El plomo es un metal cuya característica principal, la pesadez, se puede aplicar a las acciones humanas. Lo plomizo cansa o aburre, no suele ganar adeptos y sí detractores. Se me ocurren unos cuantos músicos cargantes como el plomo de verdad (cada uno tendremos a nuestros preferidos, seguro); el último, la última, en dolerme por el peso que siento encima al escucharla es Lana del Rey.
Ojo, su música no llega a disgustarme, pero los discos que le he escuchado no aguantan dos canciones; el último, por ejemplo, NFR!, tienes dos excelentes, nada más. Su estilo, esa tristeza somnolienta con la que canta y el humo espeso que la envuelve, crean una atmósfera irreal, de ensueño, que encuentro repetitiva. Ella crea en estado ausente, adormecida entre nubes sin alma.

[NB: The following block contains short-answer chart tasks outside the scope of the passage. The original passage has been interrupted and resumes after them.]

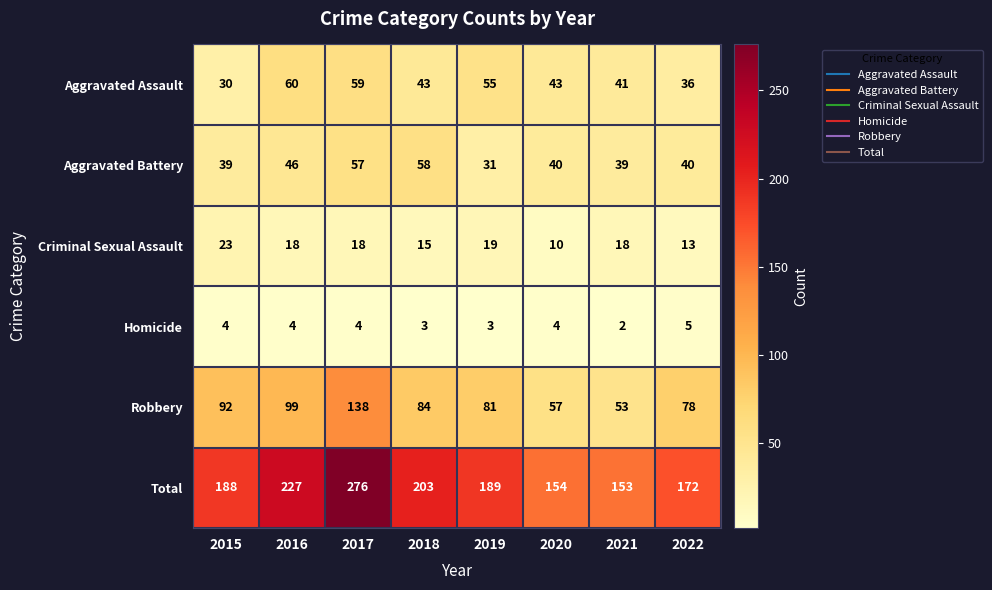

What is the sum of all Total values?

1562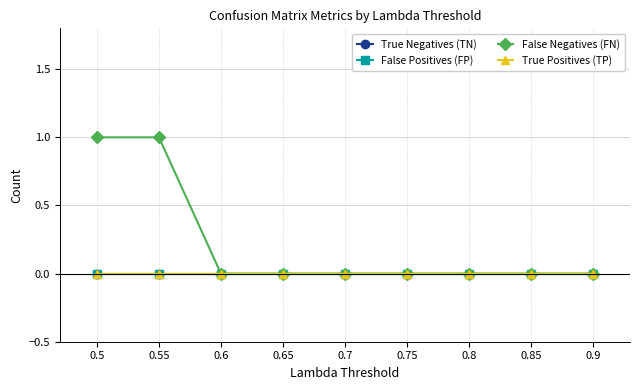

True or false: True Negatives (TN) has more than 2 points higher than both neighbors.

False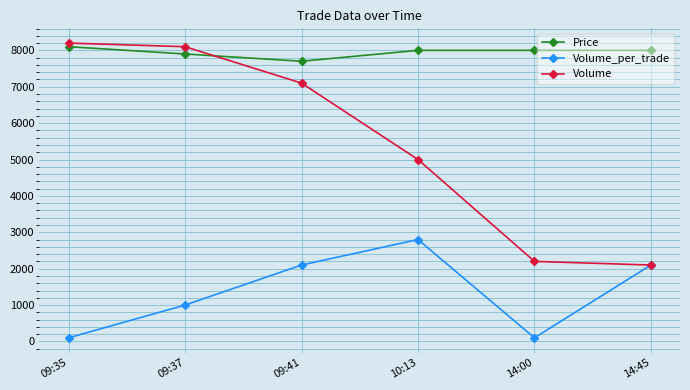

Reading left to right, extract all data points from this chart.

Price: 09:35=8100	09:37=7900	09:41=7700	10:13=8000	14:00=8000	14:45=8000
Volume_per_trade: 09:35=100	09:37=1000	09:41=2100	10:13=2800	14:00=100	14:45=2100
Volume: 09:35=8200	09:37=8100	09:41=7100	10:13=5000	14:00=2200	14:45=2100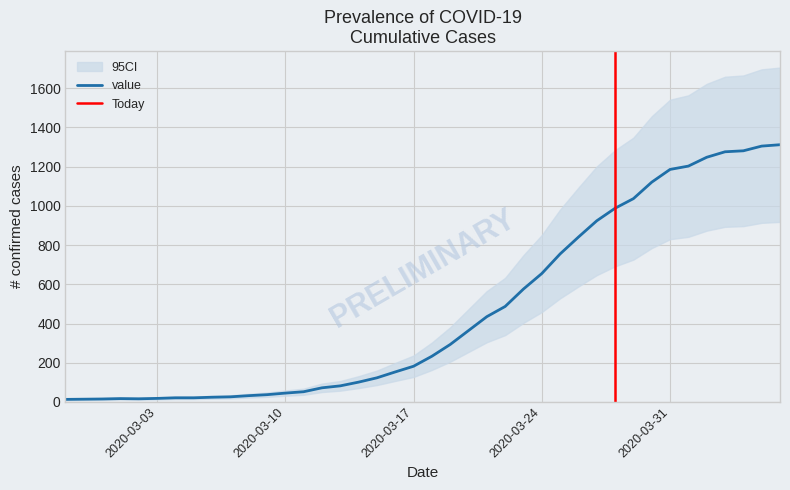

List the labels in order of value, largest first.

2020-04-06, 2020-04-05, 2020-04-04, 2020-04-03, 2020-04-02, 2020-04-01, 2020-03-31, 2020-03-30, 2020-03-29, 2020-03-28, 2020-03-27, 2020-03-26, 2020-03-25, 2020-03-24, 2020-03-23, 2020-03-22, 2020-03-21, 2020-03-20, 2020-03-19, 2020-03-18, 2020-03-17, 2020-03-16, 2020-03-15, 2020-03-14, 2020-03-13, 2020-03-12, 2020-03-11, 2020-03-10, 2020-03-09, 2020-03-08, 2020-03-07, 2020-03-06, 2020-03-04, 2020-03-05, 2020-03-03, 2020-03-01, 2020-03-02, 2020-02-29, 2020-02-28, 2020-02-27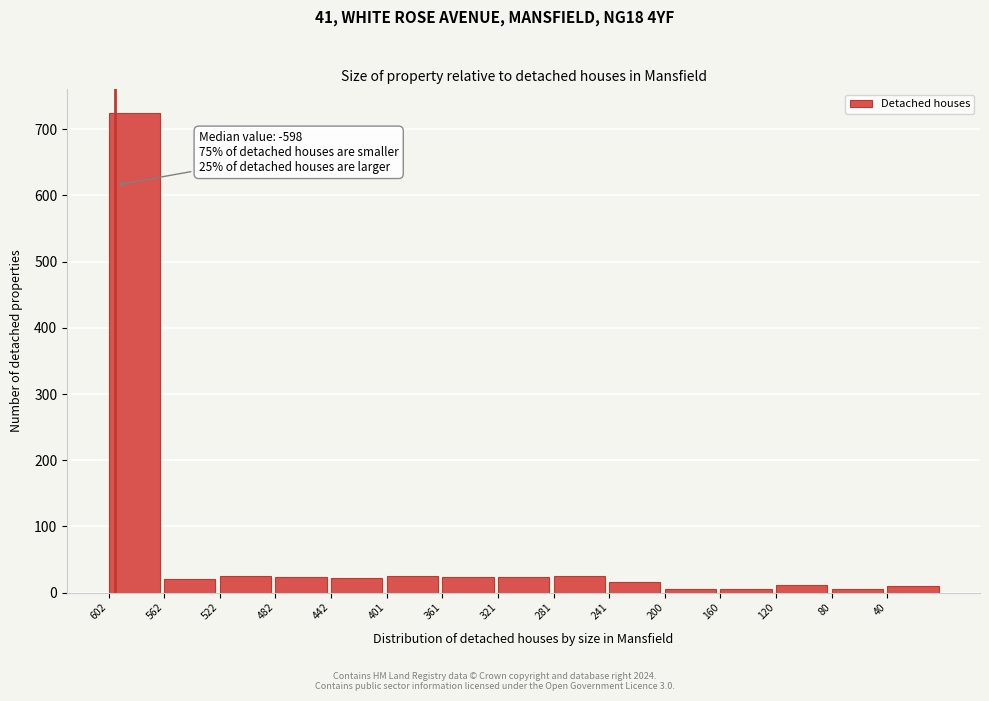

What is the sum of all values?

967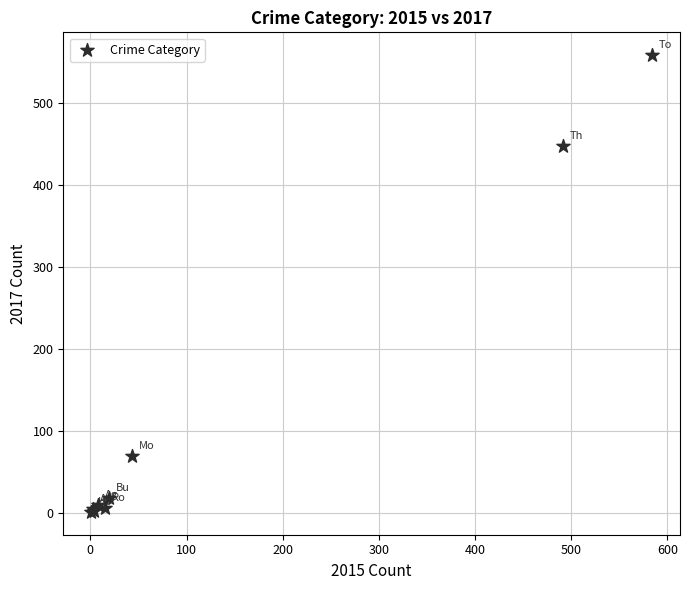

What Y value in the scatter plot is closest to 279?

447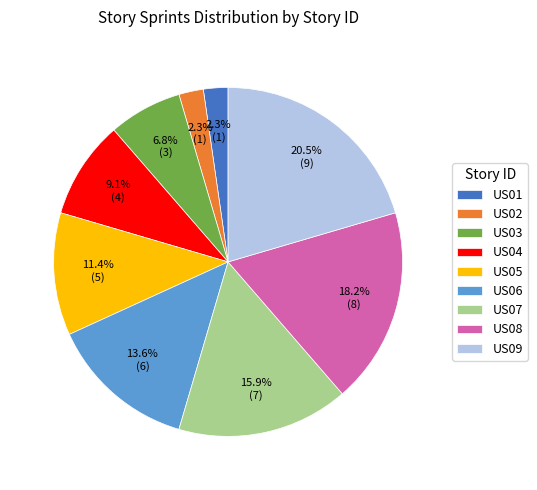

What percentage is the US05 slice, to the nearest percent?

11%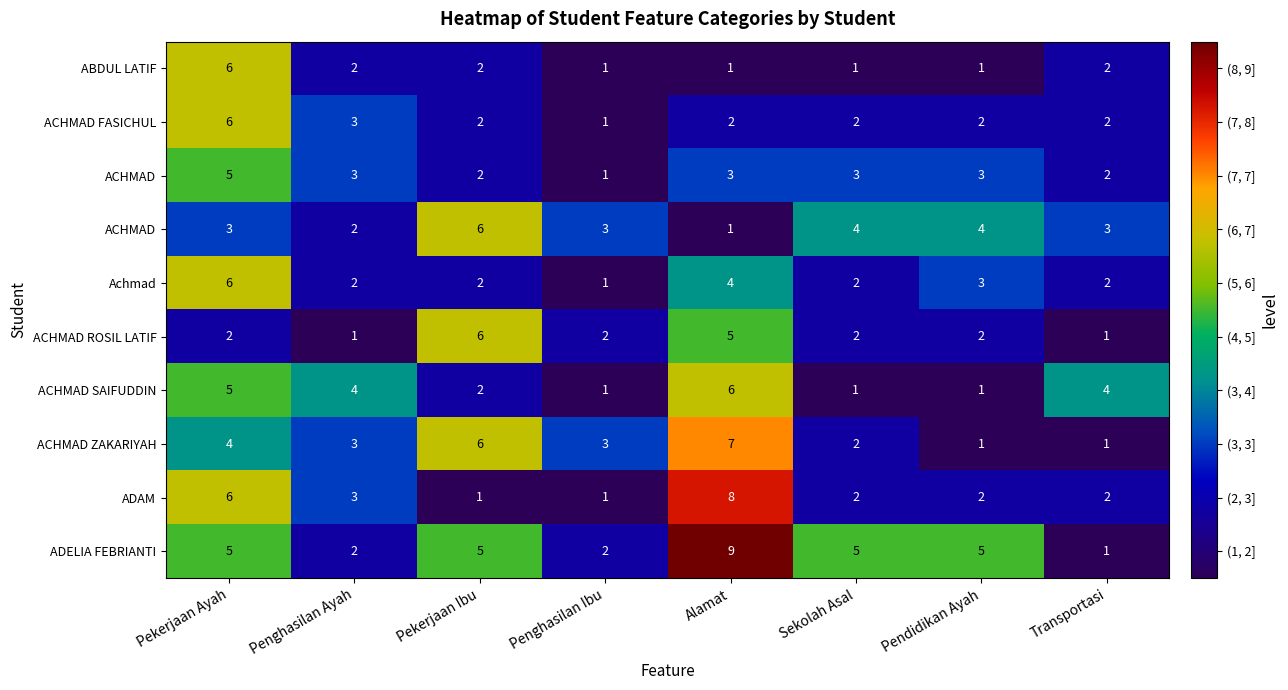

Between Alamat and Transportasi, which is larger?

Transportasi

Leo que Lana empezó desde abajo, con humildes inquietudes, y que, gracias a las ventajas que la era digital proporciona a la difusión creativa (y, por vicio, a cualquier estupidez humana), su música se empezó a oír antes en Youtube que en las emisoras de radio o en los sellos discográficos. Eso vendría después, claro (y temas en películas y series de televisión y colaboraciones como invitada en otros discos de gente cool), con el inteligente oportunismo de los medios y los agentes para convertir a Lana del Rey (nacida Elizabeth Woolridge Grant) en una figura, una imagen, un nombre, una idea. Es ahí, en esa creación, en donde veo a esta intérprete como un producto tan artificial como su rostro plastificado, con más aura de misterio y fría lejanía sobre sus hombros que autenticidad en sus genes.